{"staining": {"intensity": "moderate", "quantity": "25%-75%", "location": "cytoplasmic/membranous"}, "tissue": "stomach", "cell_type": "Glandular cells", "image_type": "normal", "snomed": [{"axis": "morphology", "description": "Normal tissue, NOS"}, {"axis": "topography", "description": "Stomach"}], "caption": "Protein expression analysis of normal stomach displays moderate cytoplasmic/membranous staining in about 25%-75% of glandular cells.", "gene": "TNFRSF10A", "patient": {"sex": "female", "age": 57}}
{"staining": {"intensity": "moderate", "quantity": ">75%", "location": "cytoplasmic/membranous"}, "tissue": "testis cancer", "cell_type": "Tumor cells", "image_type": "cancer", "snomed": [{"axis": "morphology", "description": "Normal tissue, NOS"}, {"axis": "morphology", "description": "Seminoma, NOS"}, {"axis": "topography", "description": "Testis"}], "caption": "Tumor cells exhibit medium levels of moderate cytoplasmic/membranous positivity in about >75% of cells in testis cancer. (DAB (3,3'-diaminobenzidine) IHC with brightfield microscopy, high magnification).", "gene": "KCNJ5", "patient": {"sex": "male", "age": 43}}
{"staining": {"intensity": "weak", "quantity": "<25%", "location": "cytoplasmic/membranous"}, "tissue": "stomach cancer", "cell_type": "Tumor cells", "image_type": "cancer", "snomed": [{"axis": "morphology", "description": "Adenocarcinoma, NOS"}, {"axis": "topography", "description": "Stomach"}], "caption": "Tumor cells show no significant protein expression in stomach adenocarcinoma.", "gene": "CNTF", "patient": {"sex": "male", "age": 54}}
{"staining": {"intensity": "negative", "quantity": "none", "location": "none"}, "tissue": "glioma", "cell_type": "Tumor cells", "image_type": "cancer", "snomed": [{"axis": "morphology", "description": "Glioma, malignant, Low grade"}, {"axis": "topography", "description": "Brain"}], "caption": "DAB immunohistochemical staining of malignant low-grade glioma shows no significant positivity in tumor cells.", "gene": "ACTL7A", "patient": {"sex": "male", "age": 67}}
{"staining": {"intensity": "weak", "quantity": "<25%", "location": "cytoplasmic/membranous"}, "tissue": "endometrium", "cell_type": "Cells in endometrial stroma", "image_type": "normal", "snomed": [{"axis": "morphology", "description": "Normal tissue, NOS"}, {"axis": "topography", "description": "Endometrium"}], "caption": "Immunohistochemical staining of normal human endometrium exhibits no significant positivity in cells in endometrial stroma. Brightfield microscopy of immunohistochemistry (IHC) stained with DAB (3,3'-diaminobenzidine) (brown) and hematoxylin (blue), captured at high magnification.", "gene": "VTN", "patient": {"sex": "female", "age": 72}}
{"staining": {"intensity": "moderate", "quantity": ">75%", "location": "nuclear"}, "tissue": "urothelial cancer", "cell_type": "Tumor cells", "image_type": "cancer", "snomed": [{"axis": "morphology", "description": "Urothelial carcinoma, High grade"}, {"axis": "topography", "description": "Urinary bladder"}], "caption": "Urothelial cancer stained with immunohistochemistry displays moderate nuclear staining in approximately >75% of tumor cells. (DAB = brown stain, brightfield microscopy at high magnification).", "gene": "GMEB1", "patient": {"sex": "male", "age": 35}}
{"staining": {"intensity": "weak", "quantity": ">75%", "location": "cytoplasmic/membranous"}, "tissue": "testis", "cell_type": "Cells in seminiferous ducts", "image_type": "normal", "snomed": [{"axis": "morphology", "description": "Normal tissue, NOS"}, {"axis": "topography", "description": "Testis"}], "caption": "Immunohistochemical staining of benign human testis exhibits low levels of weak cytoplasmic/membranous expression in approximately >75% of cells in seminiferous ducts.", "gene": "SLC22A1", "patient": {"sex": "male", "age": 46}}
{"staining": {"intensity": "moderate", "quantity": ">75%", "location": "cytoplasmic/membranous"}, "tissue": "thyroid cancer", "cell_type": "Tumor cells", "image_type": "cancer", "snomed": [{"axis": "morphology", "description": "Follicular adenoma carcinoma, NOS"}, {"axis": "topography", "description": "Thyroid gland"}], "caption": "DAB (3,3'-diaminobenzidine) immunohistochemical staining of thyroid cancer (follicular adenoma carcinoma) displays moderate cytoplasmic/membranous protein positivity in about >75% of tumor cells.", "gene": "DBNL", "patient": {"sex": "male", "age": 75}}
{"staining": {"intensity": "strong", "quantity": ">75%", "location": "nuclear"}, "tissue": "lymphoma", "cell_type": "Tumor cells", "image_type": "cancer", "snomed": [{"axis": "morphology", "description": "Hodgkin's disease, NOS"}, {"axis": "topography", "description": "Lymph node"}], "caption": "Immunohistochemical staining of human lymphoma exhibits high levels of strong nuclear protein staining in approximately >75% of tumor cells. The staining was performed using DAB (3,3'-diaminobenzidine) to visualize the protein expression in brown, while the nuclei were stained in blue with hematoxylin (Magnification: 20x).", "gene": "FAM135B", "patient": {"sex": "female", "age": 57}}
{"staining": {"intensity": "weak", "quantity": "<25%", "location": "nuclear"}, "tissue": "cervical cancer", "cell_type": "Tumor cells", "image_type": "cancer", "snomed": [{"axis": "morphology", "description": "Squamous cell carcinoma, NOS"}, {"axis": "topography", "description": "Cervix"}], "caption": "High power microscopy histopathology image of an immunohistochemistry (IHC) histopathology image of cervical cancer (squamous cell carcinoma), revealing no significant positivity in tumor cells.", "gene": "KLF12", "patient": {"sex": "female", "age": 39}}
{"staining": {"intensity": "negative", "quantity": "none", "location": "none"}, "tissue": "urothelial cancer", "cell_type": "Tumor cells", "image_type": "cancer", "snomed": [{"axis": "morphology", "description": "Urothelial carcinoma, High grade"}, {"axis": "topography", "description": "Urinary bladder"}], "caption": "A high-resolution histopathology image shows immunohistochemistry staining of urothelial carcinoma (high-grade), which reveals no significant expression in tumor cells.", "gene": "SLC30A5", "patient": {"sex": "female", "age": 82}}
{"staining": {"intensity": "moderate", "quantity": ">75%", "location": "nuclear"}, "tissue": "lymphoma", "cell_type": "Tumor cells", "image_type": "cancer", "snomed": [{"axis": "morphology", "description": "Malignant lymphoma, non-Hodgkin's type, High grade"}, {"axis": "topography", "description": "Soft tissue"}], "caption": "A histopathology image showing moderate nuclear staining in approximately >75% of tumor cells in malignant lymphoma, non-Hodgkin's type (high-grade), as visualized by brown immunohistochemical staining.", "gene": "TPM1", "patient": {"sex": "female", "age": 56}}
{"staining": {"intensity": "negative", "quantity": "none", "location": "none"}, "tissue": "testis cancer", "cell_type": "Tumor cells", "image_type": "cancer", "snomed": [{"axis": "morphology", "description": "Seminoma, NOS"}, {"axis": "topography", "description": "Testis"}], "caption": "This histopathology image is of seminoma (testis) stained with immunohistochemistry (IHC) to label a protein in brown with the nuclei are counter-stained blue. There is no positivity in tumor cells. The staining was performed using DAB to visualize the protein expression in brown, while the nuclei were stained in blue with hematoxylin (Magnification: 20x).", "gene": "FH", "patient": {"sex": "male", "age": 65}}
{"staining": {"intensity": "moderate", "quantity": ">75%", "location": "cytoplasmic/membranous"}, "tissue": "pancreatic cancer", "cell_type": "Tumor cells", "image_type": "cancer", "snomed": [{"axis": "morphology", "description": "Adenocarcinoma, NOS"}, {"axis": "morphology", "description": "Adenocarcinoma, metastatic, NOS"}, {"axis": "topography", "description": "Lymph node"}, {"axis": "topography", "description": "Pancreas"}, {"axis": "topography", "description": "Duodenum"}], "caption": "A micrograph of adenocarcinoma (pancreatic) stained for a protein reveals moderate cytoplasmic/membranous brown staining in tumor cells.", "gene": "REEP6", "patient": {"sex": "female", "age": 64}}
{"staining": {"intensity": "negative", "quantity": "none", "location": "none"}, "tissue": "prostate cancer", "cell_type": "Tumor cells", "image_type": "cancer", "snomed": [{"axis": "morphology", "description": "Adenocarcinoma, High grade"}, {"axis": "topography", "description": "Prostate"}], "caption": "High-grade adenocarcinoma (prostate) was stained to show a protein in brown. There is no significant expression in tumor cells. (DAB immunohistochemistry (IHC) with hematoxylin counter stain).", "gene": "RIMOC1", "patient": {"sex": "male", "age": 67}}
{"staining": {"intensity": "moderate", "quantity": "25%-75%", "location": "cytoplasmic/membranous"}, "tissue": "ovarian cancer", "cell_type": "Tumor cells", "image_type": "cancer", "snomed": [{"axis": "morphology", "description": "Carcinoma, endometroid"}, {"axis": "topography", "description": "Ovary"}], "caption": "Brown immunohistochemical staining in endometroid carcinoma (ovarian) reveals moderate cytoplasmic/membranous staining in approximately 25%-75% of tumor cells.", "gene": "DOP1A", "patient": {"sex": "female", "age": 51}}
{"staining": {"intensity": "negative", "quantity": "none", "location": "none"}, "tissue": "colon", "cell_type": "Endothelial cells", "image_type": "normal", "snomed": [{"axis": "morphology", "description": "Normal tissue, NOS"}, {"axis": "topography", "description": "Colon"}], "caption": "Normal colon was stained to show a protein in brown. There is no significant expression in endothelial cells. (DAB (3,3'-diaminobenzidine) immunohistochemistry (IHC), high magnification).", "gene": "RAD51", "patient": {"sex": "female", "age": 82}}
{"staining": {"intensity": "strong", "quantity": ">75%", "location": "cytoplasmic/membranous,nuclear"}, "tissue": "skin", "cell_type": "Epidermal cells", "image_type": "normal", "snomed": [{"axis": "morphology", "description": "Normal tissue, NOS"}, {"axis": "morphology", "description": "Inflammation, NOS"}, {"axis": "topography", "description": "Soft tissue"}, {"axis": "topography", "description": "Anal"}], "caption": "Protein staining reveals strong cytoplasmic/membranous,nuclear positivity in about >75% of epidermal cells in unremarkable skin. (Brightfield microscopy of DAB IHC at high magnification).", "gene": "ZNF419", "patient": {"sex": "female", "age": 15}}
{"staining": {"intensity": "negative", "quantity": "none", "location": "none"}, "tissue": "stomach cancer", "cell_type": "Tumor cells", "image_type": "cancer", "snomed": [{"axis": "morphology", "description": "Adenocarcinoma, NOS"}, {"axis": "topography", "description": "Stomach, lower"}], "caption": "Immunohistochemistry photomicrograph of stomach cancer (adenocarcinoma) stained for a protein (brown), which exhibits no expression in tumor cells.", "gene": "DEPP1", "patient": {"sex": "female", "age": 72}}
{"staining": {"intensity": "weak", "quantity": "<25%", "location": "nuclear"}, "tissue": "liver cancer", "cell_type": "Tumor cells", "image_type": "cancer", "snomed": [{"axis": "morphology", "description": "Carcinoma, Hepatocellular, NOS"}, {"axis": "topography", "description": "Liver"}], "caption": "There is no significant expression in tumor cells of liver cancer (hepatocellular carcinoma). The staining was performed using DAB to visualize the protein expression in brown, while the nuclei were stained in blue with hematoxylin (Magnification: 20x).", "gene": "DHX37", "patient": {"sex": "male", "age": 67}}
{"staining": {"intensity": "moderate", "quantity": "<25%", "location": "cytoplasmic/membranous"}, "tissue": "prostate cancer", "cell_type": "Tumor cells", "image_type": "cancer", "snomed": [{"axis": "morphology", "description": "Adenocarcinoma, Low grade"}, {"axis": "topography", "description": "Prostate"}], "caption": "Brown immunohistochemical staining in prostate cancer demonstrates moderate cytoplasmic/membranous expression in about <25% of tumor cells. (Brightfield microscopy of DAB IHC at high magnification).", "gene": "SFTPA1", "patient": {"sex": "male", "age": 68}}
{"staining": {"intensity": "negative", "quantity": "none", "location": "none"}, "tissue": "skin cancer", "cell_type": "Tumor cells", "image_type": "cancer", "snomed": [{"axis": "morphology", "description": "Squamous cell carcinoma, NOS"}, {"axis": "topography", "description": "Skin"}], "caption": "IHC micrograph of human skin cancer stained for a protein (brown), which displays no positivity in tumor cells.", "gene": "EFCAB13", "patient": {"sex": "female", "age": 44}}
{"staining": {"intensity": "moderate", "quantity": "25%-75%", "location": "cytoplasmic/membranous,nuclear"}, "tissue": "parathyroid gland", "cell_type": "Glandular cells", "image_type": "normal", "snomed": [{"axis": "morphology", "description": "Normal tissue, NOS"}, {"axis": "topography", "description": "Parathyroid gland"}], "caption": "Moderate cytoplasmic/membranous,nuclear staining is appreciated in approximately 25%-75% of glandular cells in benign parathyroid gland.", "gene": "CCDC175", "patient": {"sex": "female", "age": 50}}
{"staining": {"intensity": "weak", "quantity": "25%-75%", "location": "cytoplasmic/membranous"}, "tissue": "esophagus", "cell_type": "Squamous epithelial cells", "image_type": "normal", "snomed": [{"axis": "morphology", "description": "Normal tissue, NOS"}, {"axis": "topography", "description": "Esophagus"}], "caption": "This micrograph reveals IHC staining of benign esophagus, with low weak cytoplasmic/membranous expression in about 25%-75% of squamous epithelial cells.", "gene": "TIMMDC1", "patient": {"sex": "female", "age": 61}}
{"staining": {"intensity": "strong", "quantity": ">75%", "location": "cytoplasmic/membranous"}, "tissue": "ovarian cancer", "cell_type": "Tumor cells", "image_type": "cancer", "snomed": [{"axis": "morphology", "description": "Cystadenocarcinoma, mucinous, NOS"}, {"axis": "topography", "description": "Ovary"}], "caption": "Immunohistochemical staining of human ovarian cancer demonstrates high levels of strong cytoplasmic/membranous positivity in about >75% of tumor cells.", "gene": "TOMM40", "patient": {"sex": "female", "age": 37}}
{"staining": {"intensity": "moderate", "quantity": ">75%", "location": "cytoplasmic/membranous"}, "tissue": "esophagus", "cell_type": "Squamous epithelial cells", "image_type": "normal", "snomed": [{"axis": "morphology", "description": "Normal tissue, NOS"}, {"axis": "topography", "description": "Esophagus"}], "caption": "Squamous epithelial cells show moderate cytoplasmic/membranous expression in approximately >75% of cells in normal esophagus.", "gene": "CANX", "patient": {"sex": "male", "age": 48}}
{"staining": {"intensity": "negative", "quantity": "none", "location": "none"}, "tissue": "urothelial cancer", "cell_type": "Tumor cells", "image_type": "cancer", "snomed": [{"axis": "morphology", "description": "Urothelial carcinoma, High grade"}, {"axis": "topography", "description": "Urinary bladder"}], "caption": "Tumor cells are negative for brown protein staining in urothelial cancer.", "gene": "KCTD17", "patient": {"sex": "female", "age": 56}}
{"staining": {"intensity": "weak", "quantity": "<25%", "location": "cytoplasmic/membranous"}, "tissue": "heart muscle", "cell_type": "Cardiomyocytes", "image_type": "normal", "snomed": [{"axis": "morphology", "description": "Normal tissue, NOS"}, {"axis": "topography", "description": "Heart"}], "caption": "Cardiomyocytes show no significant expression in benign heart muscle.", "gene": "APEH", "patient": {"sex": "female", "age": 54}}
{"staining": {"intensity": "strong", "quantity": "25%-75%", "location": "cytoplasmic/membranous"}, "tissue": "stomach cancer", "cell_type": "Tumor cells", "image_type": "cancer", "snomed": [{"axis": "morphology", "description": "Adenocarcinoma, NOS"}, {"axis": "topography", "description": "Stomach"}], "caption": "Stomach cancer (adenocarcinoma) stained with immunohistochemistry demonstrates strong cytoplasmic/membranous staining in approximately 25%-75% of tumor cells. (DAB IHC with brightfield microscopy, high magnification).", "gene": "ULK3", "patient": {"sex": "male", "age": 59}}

——————

Every line from the line containing "staining of normal" through the line containing "cancer stained with" in the records above must be retyped exactly. Leave out the rest.

→ Problem solution:
{"staining": {"intensity": "weak", "quantity": "<25%", "location": "cytoplasmic/membranous"}, "tissue": "endometrium", "cell_type": "Cells in endometrial stroma", "image_type": "normal", "snomed": [{"axis": "morphology", "description": "Normal tissue, NOS"}, {"axis": "topography", "description": "Endometrium"}], "caption": "Immunohistochemical staining of normal human endometrium exhibits no significant positivity in cells in endometrial stroma. Brightfield microscopy of immunohistochemistry (IHC) stained with DAB (3,3'-diaminobenzidine) (brown) and hematoxylin (blue), captured at high magnification.", "gene": "VTN", "patient": {"sex": "female", "age": 72}}
{"staining": {"intensity": "moderate", "quantity": ">75%", "location": "nuclear"}, "tissue": "urothelial cancer", "cell_type": "Tumor cells", "image_type": "cancer", "snomed": [{"axis": "morphology", "description": "Urothelial carcinoma, High grade"}, {"axis": "topography", "description": "Urinary bladder"}], "caption": "Urothelial cancer stained with immunohistochemistry displays moderate nuclear staining in approximately >75% of tumor cells. (DAB = brown stain, brightfield microscopy at high magnification).", "gene": "GMEB1", "patient": {"sex": "male", "age": 35}}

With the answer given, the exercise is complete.